Department header
Bewildering Stories

Bewildering Stories Discusses

Time Travel

with the Review Board and Don Webb


Two members of the Review Board discuss time travel.

“Taking Notice” and “Don’t Get Noticed”: A different approach to time travel. If I understand it rightly, according to Don, time travel is a somewhat blunt research tool.

Yes... or perhaps a knife without a handle; that is, something to be used very gingerly, if at all.

If a time traveler “gets noticed,” is a new time line created? Is that so, Don?

Yes, that’s it.

That’s why the time travellers have to be very careful not to be discovered. Interviewing Thomas Jefferson is possible, but to no avail. The result turned up somewhere else. Right?

Exactly. Going back in time and talking to Thomas Jefferson — or anybody, for that matter — may make no difference. In that case, the time traveler would return and give his report, such as it is.

But if the time traveler does cause history to be changed, he cannot return to his own time. He will remain in the new timeline at the point where it was created, where it “branches off,” so to speak.
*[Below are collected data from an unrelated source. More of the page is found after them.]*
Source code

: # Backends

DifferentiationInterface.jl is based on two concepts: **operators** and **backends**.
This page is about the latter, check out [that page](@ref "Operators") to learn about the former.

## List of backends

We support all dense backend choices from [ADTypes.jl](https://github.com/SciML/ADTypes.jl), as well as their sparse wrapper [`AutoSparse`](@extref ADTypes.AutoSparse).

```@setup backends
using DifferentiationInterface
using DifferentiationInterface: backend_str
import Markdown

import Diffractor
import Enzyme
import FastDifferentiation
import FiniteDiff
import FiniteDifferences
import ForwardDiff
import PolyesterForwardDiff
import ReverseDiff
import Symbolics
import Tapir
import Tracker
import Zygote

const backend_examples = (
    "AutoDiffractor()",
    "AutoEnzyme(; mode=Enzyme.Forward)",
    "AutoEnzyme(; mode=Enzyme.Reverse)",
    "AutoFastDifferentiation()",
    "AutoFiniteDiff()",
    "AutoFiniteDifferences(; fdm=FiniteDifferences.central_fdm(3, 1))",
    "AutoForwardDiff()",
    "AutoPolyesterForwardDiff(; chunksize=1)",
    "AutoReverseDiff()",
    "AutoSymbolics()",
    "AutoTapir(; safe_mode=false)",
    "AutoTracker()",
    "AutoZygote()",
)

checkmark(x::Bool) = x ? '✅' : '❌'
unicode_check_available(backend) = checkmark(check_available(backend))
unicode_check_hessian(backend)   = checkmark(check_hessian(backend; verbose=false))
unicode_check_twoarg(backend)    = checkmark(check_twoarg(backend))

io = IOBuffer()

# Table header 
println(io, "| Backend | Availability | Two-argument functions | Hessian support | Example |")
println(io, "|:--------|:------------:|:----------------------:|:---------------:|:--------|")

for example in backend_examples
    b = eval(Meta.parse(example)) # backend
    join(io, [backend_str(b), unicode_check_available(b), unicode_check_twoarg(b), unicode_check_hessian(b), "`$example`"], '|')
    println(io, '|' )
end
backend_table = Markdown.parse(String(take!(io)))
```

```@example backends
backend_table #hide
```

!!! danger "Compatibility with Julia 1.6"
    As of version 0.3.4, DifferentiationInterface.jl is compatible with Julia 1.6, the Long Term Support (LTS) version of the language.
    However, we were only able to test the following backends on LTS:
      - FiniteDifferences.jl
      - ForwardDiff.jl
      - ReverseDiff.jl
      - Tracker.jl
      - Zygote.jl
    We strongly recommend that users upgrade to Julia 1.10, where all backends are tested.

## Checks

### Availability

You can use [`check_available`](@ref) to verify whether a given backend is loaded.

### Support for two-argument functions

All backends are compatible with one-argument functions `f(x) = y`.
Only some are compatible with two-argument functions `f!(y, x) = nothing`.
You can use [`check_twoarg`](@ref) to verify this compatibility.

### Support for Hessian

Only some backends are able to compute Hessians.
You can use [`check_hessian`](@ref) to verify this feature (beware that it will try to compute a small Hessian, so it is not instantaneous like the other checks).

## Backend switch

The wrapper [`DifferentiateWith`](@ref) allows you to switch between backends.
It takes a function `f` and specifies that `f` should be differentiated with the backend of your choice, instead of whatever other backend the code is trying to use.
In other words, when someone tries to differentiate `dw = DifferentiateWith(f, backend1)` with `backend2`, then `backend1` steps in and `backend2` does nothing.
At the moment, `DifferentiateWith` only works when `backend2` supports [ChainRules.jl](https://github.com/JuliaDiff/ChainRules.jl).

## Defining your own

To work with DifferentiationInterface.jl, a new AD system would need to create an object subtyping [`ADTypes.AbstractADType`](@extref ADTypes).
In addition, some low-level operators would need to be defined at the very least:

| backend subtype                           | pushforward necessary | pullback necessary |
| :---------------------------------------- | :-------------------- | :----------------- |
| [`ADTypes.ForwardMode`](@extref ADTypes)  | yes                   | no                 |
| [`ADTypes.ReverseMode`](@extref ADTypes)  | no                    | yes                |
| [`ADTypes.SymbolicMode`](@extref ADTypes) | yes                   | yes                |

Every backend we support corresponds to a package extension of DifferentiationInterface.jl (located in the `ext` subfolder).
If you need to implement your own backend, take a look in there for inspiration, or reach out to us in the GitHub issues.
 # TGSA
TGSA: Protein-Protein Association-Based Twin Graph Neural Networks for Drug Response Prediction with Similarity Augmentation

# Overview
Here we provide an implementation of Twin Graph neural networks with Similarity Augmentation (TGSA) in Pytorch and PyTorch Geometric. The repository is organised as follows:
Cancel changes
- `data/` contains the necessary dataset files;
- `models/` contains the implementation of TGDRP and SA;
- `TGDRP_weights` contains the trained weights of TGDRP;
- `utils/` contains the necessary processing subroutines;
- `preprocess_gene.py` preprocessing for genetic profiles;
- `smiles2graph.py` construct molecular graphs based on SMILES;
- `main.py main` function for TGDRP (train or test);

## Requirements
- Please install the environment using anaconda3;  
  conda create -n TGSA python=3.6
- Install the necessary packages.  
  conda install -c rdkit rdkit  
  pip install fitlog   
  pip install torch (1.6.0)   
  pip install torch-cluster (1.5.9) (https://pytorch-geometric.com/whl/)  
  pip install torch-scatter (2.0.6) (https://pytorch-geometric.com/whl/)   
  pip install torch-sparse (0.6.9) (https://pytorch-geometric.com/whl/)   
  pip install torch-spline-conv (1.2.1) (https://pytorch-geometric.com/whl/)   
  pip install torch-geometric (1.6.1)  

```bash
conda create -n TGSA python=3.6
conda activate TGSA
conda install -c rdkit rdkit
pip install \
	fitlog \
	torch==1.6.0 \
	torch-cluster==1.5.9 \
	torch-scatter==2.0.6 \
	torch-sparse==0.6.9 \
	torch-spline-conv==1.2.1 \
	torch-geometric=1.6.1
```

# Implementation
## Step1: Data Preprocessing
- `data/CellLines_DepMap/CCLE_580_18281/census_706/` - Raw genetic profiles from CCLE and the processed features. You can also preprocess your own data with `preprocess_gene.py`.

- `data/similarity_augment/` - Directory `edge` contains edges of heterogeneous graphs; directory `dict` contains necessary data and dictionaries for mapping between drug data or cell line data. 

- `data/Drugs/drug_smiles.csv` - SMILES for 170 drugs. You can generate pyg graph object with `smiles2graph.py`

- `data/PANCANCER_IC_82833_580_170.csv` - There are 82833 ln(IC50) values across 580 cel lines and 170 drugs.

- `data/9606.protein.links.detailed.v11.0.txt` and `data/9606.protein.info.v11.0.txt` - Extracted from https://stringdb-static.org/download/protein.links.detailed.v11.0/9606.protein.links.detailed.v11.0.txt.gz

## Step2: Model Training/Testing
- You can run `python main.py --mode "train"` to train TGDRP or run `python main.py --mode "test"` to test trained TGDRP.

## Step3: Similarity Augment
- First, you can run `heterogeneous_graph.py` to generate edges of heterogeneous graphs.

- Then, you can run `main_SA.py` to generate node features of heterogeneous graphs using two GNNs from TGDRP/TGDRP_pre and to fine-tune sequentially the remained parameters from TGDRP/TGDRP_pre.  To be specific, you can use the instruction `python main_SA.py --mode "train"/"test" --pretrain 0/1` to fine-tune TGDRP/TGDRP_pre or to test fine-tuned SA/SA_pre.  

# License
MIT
I do not share what I see as Isaac Asimov’s aversion to time travel stories. He wrote three, as far as I know. In a comic article in Astounding Science Fiction, “Thiotimoline,” he makes it a joke; in Pebble in the Sky, he uses time travel as a once-only dramatic device; in The End of Eternity, he demolishes — as I see it — the whole concept by taking the well-known “grandfather paradox” to absurd lengths.

My solution consists in combining two principles: the elimination of paradox and a modified form of the “many worlds” hypothesis:

The theory has an interesting corollary. A time traveler can go back in time and kill a younger version of himself. Even if he successfully hides the body and covers up all evidence of the murder, he may still have some explaining to do, such as why he’s suddenly older from one day to the next. In any event, a time traveler who carries out a nefarious scheme has to live with it; he’s stranded in the new timeline he’s created by changing history. And his colleagues in his original timeline will never know what he’s done.

Whatever, it was great reading, the academic setting is very clever.

Thank you for the kind words. As for the setting, chalk it up to “professional deformation.” Academia is sometimes a little too easy to spoof. I played it straight because I have other fish to fry.